By now you know that I work in an environment of high emotions. We all learn to deal with losing patients/friends in different ways and varying degrees of success. Unlike nurses in a hospital who see much death of strangers, we KNOW our patients. And their families, and their pets. We see them 3 days, 4 or 5 hours at a time, every week for years. Some of them many many years, and some only a short time.
Today while arm wrestling with the new computer program, I tried for the 5th time to print a report that would plot for me the number of treatments we've done in any given time period - in this case I wanted June '07. Somewhere in it's teeny pinhead, the program thought I must want every last patient who has ever walked through our doors -- all 273 of them.
Now, 73 of them are current patients, and that leaves 200 or so that have come and gone in the past 8 years. Some have happily received a transplant and gone on with their lives, some moved away. And 167 of them have passed away. The number stopped me cold and took my breath away.
I knew them all. Hugged and laughed with them. Threw confetti over them when they had a particularly excellent lab result after a hard month. Fixed their prescription problems, arranged for them to travel and dialyze along the way, and argued with their insurance companies.
And of those 167 souls, I cannot remember most of them.
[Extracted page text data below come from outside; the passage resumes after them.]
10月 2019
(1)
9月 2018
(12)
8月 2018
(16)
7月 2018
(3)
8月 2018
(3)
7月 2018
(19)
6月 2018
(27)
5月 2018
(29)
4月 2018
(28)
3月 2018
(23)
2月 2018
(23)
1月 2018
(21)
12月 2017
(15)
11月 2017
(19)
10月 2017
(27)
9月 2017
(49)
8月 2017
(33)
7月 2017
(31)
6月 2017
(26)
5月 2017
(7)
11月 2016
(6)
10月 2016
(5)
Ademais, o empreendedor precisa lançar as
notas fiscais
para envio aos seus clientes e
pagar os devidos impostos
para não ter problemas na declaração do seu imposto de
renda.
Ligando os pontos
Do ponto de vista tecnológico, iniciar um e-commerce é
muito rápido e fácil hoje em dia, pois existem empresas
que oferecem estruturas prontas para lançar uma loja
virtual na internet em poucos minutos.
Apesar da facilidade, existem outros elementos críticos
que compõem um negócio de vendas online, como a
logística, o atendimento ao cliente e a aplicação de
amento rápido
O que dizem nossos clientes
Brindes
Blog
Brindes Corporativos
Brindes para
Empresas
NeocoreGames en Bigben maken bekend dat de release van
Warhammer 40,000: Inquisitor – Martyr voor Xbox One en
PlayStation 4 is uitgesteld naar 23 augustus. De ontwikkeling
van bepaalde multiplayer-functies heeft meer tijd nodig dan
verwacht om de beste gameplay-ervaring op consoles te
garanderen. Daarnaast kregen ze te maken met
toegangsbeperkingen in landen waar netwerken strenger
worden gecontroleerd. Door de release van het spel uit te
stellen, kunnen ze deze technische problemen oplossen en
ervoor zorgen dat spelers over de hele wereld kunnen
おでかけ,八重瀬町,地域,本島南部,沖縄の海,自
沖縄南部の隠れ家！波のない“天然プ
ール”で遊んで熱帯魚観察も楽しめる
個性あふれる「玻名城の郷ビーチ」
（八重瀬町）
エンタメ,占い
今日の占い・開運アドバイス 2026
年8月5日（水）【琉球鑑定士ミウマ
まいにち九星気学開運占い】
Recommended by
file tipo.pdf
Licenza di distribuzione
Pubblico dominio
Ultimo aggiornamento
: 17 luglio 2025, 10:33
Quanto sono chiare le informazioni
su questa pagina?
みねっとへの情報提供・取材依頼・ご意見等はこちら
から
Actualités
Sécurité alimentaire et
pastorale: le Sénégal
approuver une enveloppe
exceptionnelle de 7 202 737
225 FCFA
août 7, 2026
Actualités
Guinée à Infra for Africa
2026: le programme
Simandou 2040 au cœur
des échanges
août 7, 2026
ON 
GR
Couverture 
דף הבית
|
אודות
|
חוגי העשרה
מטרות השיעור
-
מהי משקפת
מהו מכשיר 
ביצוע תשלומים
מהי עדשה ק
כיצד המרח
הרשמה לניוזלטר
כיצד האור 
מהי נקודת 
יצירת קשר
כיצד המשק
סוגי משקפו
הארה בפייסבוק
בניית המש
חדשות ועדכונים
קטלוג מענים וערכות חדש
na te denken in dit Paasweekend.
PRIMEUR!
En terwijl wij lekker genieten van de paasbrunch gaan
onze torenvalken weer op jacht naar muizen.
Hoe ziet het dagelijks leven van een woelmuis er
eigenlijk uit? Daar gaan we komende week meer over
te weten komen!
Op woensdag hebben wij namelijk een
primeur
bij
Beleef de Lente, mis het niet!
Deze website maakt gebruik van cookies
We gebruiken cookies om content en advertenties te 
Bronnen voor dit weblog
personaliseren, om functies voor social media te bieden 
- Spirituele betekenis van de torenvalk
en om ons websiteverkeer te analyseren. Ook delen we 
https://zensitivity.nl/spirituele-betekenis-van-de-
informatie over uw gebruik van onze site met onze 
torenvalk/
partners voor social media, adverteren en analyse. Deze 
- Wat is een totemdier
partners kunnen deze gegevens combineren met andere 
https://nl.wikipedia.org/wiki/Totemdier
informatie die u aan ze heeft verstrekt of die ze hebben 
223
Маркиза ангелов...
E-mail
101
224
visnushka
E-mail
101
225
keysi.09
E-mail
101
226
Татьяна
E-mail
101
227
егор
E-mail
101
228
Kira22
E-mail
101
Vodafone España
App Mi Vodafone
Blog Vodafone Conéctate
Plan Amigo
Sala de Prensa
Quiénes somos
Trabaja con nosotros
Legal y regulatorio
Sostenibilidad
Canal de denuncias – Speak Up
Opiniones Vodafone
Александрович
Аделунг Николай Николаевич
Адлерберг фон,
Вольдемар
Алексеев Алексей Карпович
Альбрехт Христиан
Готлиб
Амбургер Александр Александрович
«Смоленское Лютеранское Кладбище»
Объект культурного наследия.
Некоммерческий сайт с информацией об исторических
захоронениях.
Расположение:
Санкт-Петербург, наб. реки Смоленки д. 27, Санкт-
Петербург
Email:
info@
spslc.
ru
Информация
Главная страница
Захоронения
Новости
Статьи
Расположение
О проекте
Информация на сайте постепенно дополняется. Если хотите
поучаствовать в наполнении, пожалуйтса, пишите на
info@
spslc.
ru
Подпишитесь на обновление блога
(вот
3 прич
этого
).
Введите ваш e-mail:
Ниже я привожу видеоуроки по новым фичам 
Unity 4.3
That thought is so disturbing I can hardly keep it in my head long enough to wrap my brain around it. How could I forget? How is it possible to remember the name and even the diagnosis, but not the eyes or the laugh? Some have left indelible impressions, good or bad, but so many are misty memories. It makes me sad, and it makes me need to touch my reality and look at my life and be sure I am seeing what I need to see. Paying attention. When I came home today I went out and took 54 pictures of parts of my life I love and make me feel good but I take for granted. I'm sharing a few of them with you because it occured to me that blogging fills part of my need for prettiness, by the sharing of your quilts and lives and your pretty things. It's not the THINGS that matter, it's the feelings they evoke, isn't it? And the people. Families, friends, patients, the church congregation and my favorite checker at the market. All the lives that have touched mine and all the lives I've touched. It's too daunting a concept to dwell on, and tomorrow I'll probably have to put it away and deal with immediate headaches. But every once in awhile I'll make a point of noticing.
13 comments:
We (the general we) need to take time to notice and not just look; to listen and not just hear. I've come to an understanding that it doesn't matter that I no longer remember the name of someone. What matters is remembering how they touched my life. Being present in the moment is something I find difficult. Thanks for sharing!
You couldn't do the job you do if you vividly remembered all the patients who don't make it--it's God's or nature's way of helping us cope with all the sadness. I think, though, that you are there for them when it really matters--when they are there with you.
This is beautifully written, Su. I worked for a few years as a hospital chaplain and I remember thinking, "I'll never forget . . . ." But I forgot. Thank you for this post.
I wondered why you've been quiet this week. Thank you for a beautiful post and for warming my heart. I'm so glad you live just down the road and just on the other side of my monitor. *hugs*
I just want to reiterate what Carole, Kim, Nancy and Leslie have said. Thank you for the post, for reminding us, for sharing your thoughts and feelings with us, and most of all, for being there for 'them' and us.
How can you not do something to protect your soul from all the losses? The patients who passed on had what they absolutely needed in the present moment--someone who cared for them and what they were experiencing. Don't be too hard on yourself and do keep your eyes open to the loveliness around you. Thanks for sharing your thoughts and feelings.
I don't know any of the answers, but thank you for your post. It got me to thinking a little bit, rather than just dash through all the blogs.
Something like "I passed this way"
Su B...there is no doubt that you and I are connected on some other level. And even though, I wrote you privately about this post and your comment on my own blog, my goodle reader has continued to bring your blog up as 'new' over and over...so, now I have been here three times. This heel clicking is an amazing process, but then you are an amazing woman.
It is the only way to cope in these situations. I guarantee you they all remember you though as we don't forget a kindness.
(((Hugs)))
Such lovely words and thoughts. It is so good to have a "reality check" every so often. You are a special person and God has given you wonderful Graces to share in this life.
statictiss sometimes should not be looked at as they can be depressing. Remember with love and live life. I love the ruby glass photo I collect it too. MAy be tomorrow I will show mine just hard to take a photo of as it is red in a red cupboard not much contrast there.
take care
sunshine
What a beautifully written inspirational post and the snippets of your life that you interjected into it make it so personal and so you.
I'm going to keep coming back and looking at this post - because you hit the nail on the head about remembering the things that really matter.
A very lovely post.
I also have seen many people pass away over the many years I have worked and mostly I remember the emotions and situations and not the person. Although over the years there have been some people that really went deep into me and I will probably never forget them. But I mostly you forget because there is so many memories and so much emotion always replacing the past memories.